Même avec un accord, le casse-tête du Brexit n’est pas résolu. Il s’agit à présent de mettre en place les arrangements prévus dans l’accord et de faire voter le texte par les différentes législatures. De plus, le deal conclu le 24 décembre ne couvre que le commerce de bien. Pour les services et les produits financiers, le Royaume-Uni est considéré comme un pays tiers, c’est-à-dire qu’il n’a pas de statut particulier. Cela va être un choc pour le secteur, déjà fortement affecté par la crise du Covid. Les compagnies financières devront à présent fonctionner sans les privilèges qu’ils avaient lorsque le Royaume-Uni était encore dans l’UE, partenaire principal des firmes britanniques.

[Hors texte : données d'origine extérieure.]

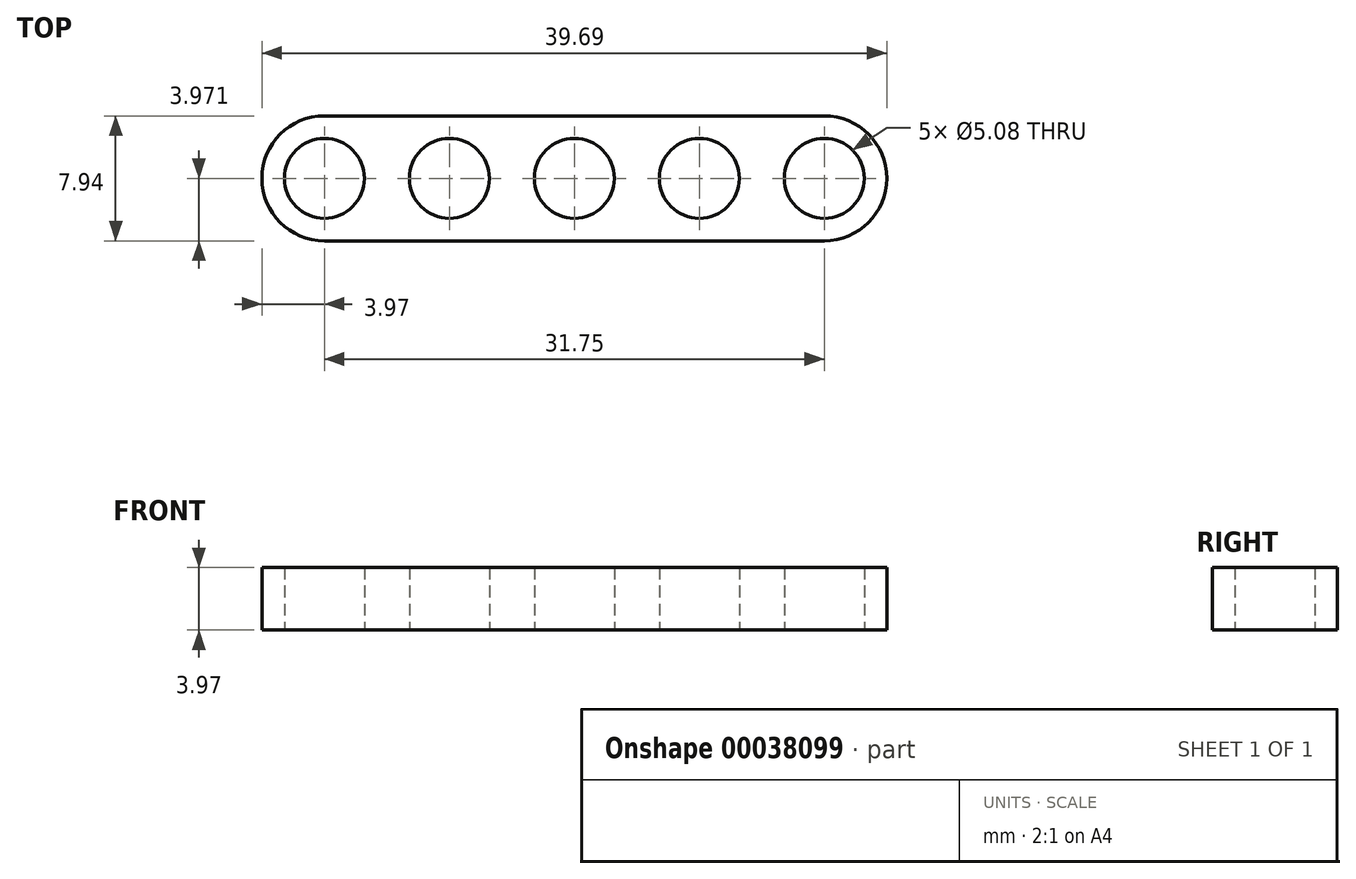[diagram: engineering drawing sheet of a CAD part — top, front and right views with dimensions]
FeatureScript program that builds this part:
annotation { "Feature Type Name" : "Feature", "Feature Type Description" : "" }
export const myFeature = defineFeature(function(context is Context, id is Id, definition is map)
    precondition{}
    {
        {
            var Q0;
            Q0=qCreatedBy(makeId("Top.planeOp"),FACE);
            var sketch = newSketch(context, id + "F0", { "sketchPlane" : qUnion([Q0])});
            skLineSegment(sketch, "E0.bottom", {"start": v(0, 0) * mm, "end": v(31.75, 0) * mm});
            skLineSegment(sketch, "E0.top", {"start": v(0, -7.94) * mm, "end": v(31.75, -7.94) * mm});
            skLineSegment(sketch, "E0.left", {"start": v(0, 0) * mm, "end": v(0, -7.94) * mm});
            skLineSegment(sketch, "E0.right", {"start": v(31.75, 0) * mm, "end": v(31.75, -7.94) * mm});
            skLineSegment(sketch, "E1", {"start": v(0, -3.97) * mm, "end": v(7.94, -3.97) * mm, "construction": true});
            skLineSegment(sketch, "E2", {"start": v(7.94, -3.97) * mm, "end": v(15.88, -3.97) * mm, "construction": true});
            skLineSegment(sketch, "E3", {"start": v(15.88, -3.97) * mm, "end": v(23.81, -3.97) * mm, "construction": true});
            skLineSegment(sketch, "E4", {"start": v(23.81, -3.97) * mm, "end": v(31.75, -3.97) * mm, "construction": true});
            skArc(sketch, "E5", {"start": v(0, 0) * mm, "mid": v(-3.97, -3.97) * mm, "end": v(0, -7.94) * mm});
            skArc(sketch, "E6", {"start": v(31.75, -7.94) * mm, "mid": v(35.72, -3.97) * mm, "end": v(31.75, 0) * mm});
            skCircle(sketch, "E7", {"center": v(0, -3.97) * mm, "radius": 2.54 * mm});
            skCircle(sketch, "E8", {"center": v(7.94, -3.97) * mm, "radius": 2.54 * mm});
            skCircle(sketch, "E9", {"center": v(15.88, -3.97) * mm, "radius": 2.54 * mm});
            skCircle(sketch, "E10", {"center": v(23.81, -3.97) * mm, "radius": 2.54 * mm});
            skCircle(sketch, "E11", {"center": v(31.75, -3.97) * mm, "radius": 2.54 * mm});
            skSolve(sketch);
        }
        {
            var Q0;
            Q0=qSketchRegion(id+"F0",true);
            extrude(context, id + "F1", {"entities" : qUnion([Q0]), "depth" : 3.97 * mm});
        }
    });
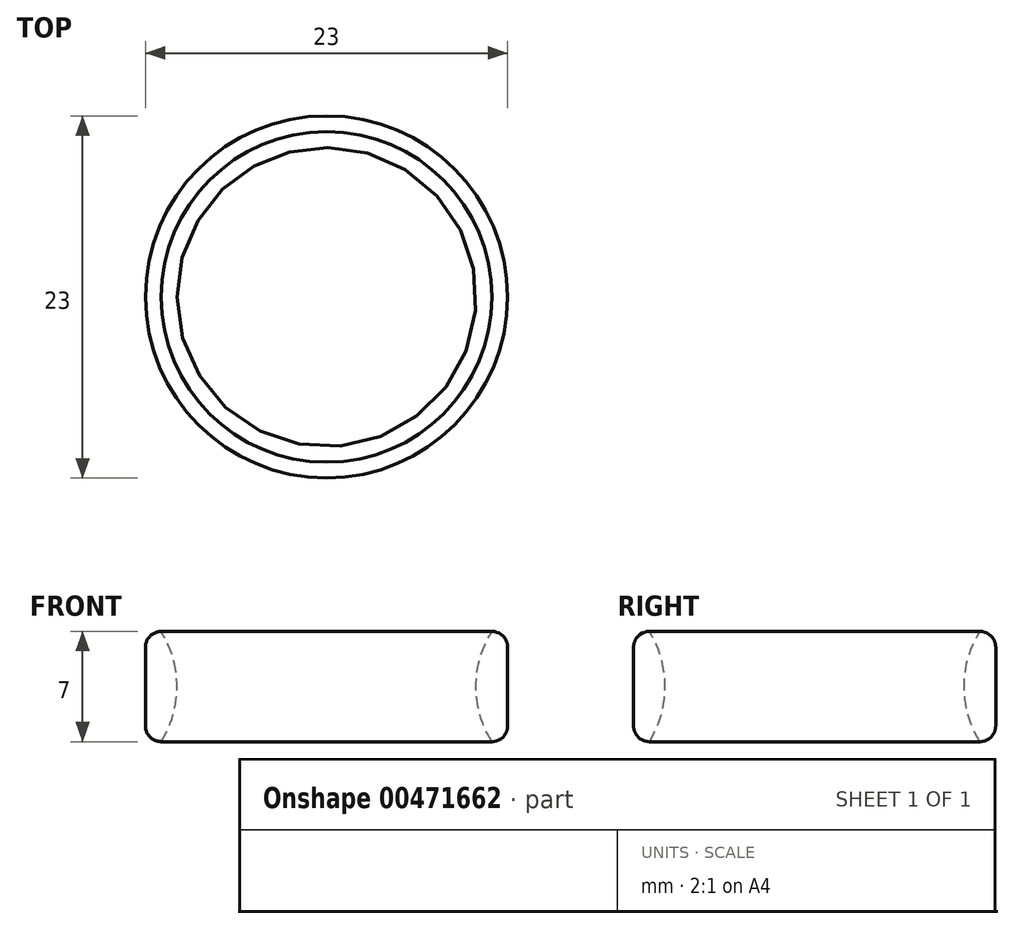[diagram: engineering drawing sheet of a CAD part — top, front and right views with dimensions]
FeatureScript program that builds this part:
annotation { "Feature Type Name" : "Feature", "Feature Type Description" : "" }
export const myFeature = defineFeature(function(context is Context, id is Id, definition is map)
    precondition{}
    {
        {
            var Q0;
            Q0=qCreatedBy(makeId("Right.planeOp"),FACE);
            var sketch = newSketch(context, id + "F0", { "sketchPlane" : qUnion([Q0])});
            skLineSegment(sketch, "E0", {"start": v(0, 3.5) * mm, "end": v(0, 0) * mm, "construction": true});
            skLineSegment(sketch, "E1", {"start": v(-1, 0) * mm, "end": v(1, 0) * mm, "construction": true});
            skLineSegment(sketch, "E2", {"start": v(1, 0) * mm, "end": v(1, 2.5) * mm});
            skArc(sketch, "E3", {"start": v(1, 2.5) * mm, "mid": v(0.7, 3.2) * mm, "end": v(0, 3.5) * mm});
            skArc(sketch, "E4", {"start": v(0, 3.5) * mm, "mid": v(-0.75, 1.82) * mm, "end": v(-1, 0) * mm});
            skArc(sketch, "E5.MirrorCS", {"start": v(0, -3.5) * mm, "mid": v(-0.75, -1.82) * mm, "end": v(-1, 0) * mm});
            skArc(sketch, "E6.MirrorCS", {"start": v(1, -2.5) * mm, "mid": v(0.7, -3.2) * mm, "end": v(0, -3.5) * mm});
            skLineSegment(sketch, "E7.MirrorCS", {"start": v(1, 0) * mm, "end": v(1, -2.5) * mm});
            skLineSegment(sketch, "E8", {"start": v(-1, 0) * mm, "end": v(-10.5, 0) * mm, "construction": true});
            skLineSegment(sketch, "E9", {"start": v(-10.5, -5.14) * mm, "end": v(-10.5, 4.36) * mm, "construction": true});
            skSolve(sketch);
        }
        {
            var Q0;
            Q0=makeQuery(id+"F0.imprint","IMPRINT",FACE,{"disambiguationData":[TD([[makeQuery(id+"F0.imprint","IMPRINT",EDGE,{"derivedFrom":sQuery(id+"F0.wireOp",EDGE,"E2")}),1.0]])]});
            var Q1;
            Q1=sQuery(id+"F0.wireOp",EDGE,"E9");
            revolve(context, id + "F1", {"entities" : qUnion([Q0]), "axis" : qUnion([Q1]), "revolveType" : RevolveType.FULL});
        }
    });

Le deal ne fait l’unanimité au sein du camp britannique. Selon Tom Kibasi, ancien directeur de l’Institut for Public Policy Research, les conséquences du deal sont que l’Union Européenne garde tous ses avantages commerciaux, en particulier pour les biens, tandis que le Royaume-Uni perd ses avantages dans le commerce de services. L’issue des négociations est la même que la plupart des accords commerciaux : le plus gros partenaire obtient ce qu’il veut, tandis que le petit s’écrase.
La séparation s’annonce complexe, couteuse, et lente pour certains. Cependant, elle le serait d’autant plus sans l’accord. Maintenant que les deux parties ont réussi à trouver un terrain commun, ils doivent coopérer pour s’assurer que la mise en place des nouveaux arrangements se fasse le plus efficacement possible. Surmonter les différends est dans l’intérêt commun du Royaume-Uni et des Européens, qui doivent tout faire pour atténuer les conséquences du Brexit et relancer l’économie après le Covid.